Problem statement: Copy everything from the start of the records down to and including the line containing "3. Guiding Questions </br>", with no changes.

START Extracted information

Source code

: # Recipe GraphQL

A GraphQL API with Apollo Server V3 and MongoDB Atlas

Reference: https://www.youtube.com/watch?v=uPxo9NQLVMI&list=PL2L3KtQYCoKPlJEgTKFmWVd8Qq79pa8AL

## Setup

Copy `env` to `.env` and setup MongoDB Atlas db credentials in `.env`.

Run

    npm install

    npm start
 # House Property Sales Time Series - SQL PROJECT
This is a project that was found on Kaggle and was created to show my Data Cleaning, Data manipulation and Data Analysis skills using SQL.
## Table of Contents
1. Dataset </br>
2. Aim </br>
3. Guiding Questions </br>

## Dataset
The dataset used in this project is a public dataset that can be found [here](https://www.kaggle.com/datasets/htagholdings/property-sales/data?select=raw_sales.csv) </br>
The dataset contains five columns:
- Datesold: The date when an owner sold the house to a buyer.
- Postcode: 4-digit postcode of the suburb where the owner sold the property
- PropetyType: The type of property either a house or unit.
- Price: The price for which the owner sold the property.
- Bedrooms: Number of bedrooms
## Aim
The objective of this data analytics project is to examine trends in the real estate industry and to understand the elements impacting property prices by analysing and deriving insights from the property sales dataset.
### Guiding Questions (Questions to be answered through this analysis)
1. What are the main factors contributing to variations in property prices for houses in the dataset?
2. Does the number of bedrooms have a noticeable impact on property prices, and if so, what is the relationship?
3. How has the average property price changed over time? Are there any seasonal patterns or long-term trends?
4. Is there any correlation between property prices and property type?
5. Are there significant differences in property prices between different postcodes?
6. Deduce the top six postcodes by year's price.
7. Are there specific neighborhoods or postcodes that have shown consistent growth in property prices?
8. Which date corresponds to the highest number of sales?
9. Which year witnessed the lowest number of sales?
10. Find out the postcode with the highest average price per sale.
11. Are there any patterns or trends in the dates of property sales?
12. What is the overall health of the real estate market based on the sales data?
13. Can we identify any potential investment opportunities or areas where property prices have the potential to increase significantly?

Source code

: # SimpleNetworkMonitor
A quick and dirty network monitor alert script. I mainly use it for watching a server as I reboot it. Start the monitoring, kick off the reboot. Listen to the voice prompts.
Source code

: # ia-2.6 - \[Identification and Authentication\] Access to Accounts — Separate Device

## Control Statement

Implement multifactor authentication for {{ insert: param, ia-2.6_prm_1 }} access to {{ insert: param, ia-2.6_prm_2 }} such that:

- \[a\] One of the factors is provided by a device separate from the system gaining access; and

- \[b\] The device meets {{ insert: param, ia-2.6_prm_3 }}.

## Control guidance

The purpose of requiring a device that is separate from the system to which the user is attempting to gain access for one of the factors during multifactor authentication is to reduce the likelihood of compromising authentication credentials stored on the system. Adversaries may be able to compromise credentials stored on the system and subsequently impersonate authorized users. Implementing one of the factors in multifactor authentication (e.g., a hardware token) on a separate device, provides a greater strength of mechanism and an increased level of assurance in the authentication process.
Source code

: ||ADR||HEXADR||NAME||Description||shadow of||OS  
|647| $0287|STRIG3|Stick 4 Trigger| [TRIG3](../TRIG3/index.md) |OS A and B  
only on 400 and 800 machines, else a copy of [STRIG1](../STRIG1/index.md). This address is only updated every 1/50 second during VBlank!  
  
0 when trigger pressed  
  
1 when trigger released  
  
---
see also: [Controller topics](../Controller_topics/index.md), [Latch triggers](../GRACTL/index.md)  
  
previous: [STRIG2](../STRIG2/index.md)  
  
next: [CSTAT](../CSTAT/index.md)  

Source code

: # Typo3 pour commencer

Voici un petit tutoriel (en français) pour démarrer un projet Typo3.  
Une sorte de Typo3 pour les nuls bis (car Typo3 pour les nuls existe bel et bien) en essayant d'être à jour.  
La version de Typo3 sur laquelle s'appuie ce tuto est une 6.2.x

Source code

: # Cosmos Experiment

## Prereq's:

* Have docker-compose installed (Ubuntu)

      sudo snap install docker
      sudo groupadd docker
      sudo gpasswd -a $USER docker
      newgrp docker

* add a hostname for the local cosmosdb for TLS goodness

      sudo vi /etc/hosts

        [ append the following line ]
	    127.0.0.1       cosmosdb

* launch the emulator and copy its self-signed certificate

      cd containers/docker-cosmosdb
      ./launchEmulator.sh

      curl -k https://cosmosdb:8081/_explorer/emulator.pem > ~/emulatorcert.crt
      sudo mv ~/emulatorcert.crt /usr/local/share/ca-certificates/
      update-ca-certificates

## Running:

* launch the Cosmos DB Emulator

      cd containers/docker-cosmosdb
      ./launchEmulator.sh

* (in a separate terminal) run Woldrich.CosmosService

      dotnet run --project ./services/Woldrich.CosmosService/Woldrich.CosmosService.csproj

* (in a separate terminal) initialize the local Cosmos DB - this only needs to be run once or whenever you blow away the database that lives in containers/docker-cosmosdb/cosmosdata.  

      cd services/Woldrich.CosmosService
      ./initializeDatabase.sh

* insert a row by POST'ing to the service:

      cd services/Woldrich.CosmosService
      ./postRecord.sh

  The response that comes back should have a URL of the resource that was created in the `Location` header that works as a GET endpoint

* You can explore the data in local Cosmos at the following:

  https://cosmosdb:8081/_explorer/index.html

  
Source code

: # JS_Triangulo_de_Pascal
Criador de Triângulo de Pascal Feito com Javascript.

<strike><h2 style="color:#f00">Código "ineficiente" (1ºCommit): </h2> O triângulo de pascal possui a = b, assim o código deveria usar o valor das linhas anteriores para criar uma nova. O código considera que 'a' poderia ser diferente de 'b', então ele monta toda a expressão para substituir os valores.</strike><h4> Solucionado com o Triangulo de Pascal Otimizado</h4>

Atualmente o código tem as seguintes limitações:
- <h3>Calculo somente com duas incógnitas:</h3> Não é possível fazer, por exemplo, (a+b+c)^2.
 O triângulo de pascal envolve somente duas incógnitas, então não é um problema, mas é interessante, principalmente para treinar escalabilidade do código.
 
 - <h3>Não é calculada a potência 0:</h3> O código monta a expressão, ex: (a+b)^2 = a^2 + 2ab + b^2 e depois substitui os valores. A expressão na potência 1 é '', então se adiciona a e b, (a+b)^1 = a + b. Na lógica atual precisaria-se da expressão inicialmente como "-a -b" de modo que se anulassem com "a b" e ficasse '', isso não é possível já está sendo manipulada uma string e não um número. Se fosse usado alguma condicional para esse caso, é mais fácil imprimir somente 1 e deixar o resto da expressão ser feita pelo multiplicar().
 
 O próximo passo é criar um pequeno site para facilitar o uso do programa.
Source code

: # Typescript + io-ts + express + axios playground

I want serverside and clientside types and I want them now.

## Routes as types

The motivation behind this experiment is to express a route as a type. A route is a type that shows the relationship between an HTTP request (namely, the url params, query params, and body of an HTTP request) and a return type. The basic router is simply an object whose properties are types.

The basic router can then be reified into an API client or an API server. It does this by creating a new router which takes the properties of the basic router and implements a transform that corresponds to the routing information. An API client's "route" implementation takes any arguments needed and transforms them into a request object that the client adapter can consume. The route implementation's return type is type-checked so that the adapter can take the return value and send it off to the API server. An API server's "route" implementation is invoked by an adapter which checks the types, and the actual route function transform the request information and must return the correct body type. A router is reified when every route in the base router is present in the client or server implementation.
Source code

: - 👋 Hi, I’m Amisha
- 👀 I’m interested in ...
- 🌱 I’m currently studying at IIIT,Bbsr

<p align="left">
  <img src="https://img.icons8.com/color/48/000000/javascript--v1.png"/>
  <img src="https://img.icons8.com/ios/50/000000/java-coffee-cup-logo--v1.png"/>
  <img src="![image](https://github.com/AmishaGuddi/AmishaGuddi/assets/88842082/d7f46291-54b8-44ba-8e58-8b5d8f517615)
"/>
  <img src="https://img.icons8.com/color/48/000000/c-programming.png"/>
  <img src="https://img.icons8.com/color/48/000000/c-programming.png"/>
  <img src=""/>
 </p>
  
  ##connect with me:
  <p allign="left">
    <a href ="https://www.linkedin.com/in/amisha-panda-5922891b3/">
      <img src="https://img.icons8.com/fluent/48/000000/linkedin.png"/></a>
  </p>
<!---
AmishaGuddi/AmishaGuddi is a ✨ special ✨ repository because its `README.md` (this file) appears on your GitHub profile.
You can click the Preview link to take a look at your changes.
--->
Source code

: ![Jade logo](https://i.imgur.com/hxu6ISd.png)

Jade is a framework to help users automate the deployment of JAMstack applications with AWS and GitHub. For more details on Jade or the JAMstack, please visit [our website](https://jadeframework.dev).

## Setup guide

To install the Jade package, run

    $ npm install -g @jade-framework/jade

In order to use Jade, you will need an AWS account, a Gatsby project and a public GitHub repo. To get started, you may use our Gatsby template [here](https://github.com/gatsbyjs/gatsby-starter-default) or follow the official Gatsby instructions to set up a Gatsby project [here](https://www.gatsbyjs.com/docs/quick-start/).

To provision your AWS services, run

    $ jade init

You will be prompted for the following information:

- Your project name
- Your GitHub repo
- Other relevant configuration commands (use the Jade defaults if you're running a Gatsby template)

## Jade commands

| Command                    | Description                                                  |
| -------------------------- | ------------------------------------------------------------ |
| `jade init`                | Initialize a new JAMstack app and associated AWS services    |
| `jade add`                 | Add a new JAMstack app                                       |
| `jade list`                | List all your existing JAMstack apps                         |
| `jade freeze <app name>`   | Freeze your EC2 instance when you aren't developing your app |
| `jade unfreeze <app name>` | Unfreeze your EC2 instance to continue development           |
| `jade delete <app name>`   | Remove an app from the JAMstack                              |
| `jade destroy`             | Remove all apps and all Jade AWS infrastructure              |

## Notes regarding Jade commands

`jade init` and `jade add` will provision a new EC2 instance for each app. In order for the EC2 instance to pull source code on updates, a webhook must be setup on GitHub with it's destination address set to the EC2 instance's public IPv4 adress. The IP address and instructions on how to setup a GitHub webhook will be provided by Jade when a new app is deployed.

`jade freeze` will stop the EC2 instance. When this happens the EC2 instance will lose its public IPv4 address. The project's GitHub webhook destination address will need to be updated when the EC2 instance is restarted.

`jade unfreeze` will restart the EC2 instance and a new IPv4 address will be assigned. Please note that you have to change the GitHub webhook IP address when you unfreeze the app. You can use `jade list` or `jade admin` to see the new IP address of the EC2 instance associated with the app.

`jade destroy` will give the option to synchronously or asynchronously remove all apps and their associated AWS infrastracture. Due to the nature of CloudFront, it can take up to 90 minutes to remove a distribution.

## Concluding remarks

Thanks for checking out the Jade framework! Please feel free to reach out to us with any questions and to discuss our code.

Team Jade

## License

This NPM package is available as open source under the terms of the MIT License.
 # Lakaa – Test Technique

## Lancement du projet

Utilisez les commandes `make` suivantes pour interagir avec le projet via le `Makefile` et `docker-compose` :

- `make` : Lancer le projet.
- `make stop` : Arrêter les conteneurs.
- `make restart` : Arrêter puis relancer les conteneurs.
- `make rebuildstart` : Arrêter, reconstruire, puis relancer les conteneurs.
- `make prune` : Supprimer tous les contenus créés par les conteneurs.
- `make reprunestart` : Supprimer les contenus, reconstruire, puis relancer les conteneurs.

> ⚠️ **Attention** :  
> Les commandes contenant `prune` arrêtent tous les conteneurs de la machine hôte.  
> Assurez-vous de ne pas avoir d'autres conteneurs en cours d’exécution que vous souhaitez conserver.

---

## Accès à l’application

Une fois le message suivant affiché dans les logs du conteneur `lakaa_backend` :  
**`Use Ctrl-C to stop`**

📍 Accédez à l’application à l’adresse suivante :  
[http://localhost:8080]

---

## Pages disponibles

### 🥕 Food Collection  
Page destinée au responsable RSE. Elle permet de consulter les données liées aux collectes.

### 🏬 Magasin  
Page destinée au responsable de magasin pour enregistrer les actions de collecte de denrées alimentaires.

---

END Extracted information

Written response:
Source code

: # Recipe GraphQL

A GraphQL API with Apollo Server V3 and MongoDB Atlas

Reference: https://www.youtube.com/watch?v=uPxo9NQLVMI&list=PL2L3KtQYCoKPlJEgTKFmWVd8Qq79pa8AL

## Setup

Copy `env` to `.env` and setup MongoDB Atlas db credentials in `.env`.

Run

    npm install

    npm start
 # House Property Sales Time Series - SQL PROJECT
This is a project that was found on Kaggle and was created to show my Data Cleaning, Data manipulation and Data Analysis skills using SQL.
## Table of Contents
1. Dataset </br>
2. Aim </br>
3. Guiding Questions </br>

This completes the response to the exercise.